Monday, December 1, 2014

Blue Goose ~ Day 183


November 26, 2014 ~ Ridgecrest, CA to Palm Desert, CA

I lingered at the Starbucks in Ridgecrest until full light and then went in search of a Bell’s Sparrow. This bird, until earlier this year was considered the same species as what is now named the Sagebrush Sparrow. Both of them are listed as a Sage Sparrow in any field guide published before this year; it's called a split and is the opposite of a lump. 

I had checked eBird and found a bunch of birds reported from Cerro Coso Community College so that’s where I headed, up a long rise south of town. These venues are always more complex than I think they will be. Like I expect to go and the reported birds will be there to greet me. Of course this never happens, but often my instincts are good. Today, I drove through the campus, kept going south on a dusty rocky gravelly road little ways and then turned east.
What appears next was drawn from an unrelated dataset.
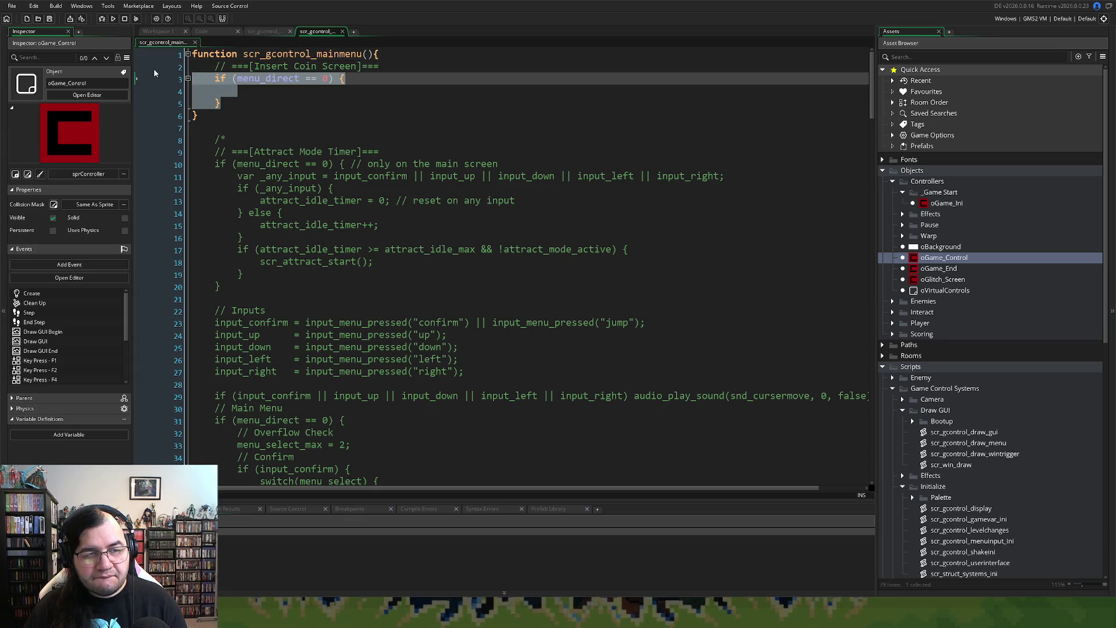
key(BackSpace)
key(BackSpace)
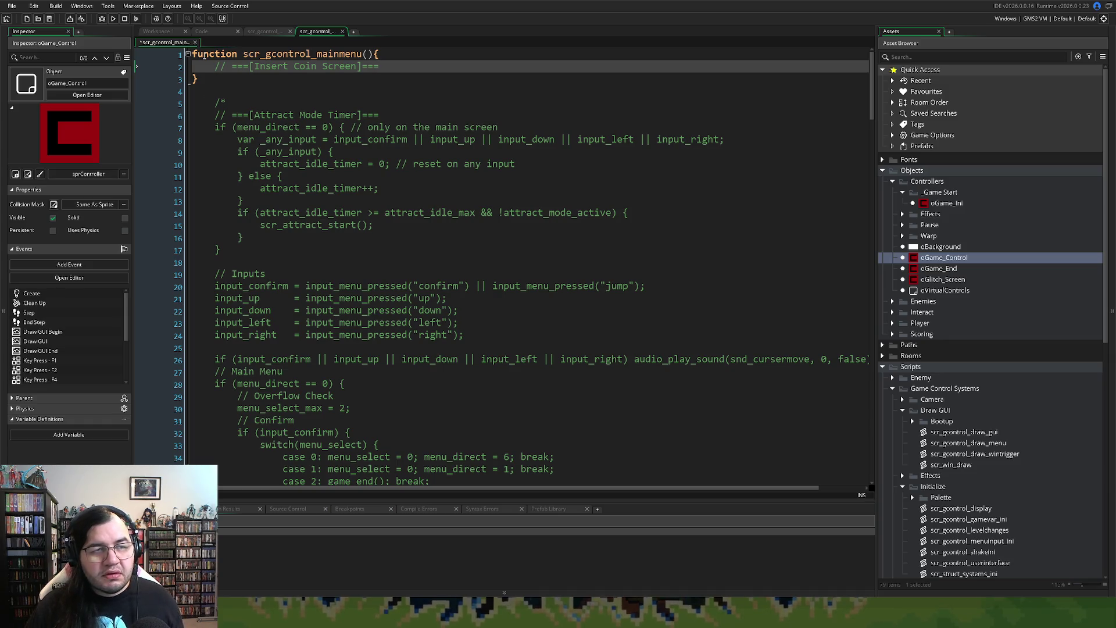
Step: Move the mainmenu script tab ahead of draw_menu among the open scripts, then run the game
click(249, 33)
I wasn’t far from the buildings but was definitely out in habitat (desert scrub) on a 5-10 mph road.

Bell's Sparrow area - south of Ridgecrest, CA
And almost immediately I saw a small group of Bell’s! They flew back and forth across the road, stopping to perch on a small shrubs, moved on, but generally stayed in the vicinity. I watched for 30 minutes and then drove through the campus proper, constantly thinking about what it must be like to live and work in this dry land. Already, here in late November in mid morning, it was warm…nice for this time of year but surely brutal in the summer. Still, the early mornings and evenings and nights are filled with sky-beauty. I don’t know the elevation here; perhaps it cools off at night as it does in the desert. The areas around buildings is xeriscaped. There is very little of what we consider lawn grass.

As I drove south, I passed through some weird settlements - collections of sun-baked buildings / trailers/ shacks held together in any way possible with any available scraps, sometimes with a vehicle or two and a yard of castoffs. Derelict, poverty, outlaw, dysfunctional free spirit....hard to tell who lives in these places. I couldn't always tell if they were deserted or inhabited. There were also often single trailers settled in the middle of the desert, down dusty rutted roads. The main route through all of this, however, was very busy, with big RVs heading north…probably for the long Thanksgiving weekend. 


At Barstow, I went south through more desert / trailer / off-road vehicle land until I came to the mountains where I turned east toward Twentynine Palms, the huge Marine base, and Joshua Tree National Monument, but only skirted these on the west, got on very busy I10 to Palm Desert, an upscale busy place with an upscale busy Walmart and a pleasant parking lot. As always, I was glad to get off the interstate. I ate a McDonald’s Big Mac, read awhile and slept under palo verde and palm trees, although I moved once as the two small RVs near me were a bit suspect.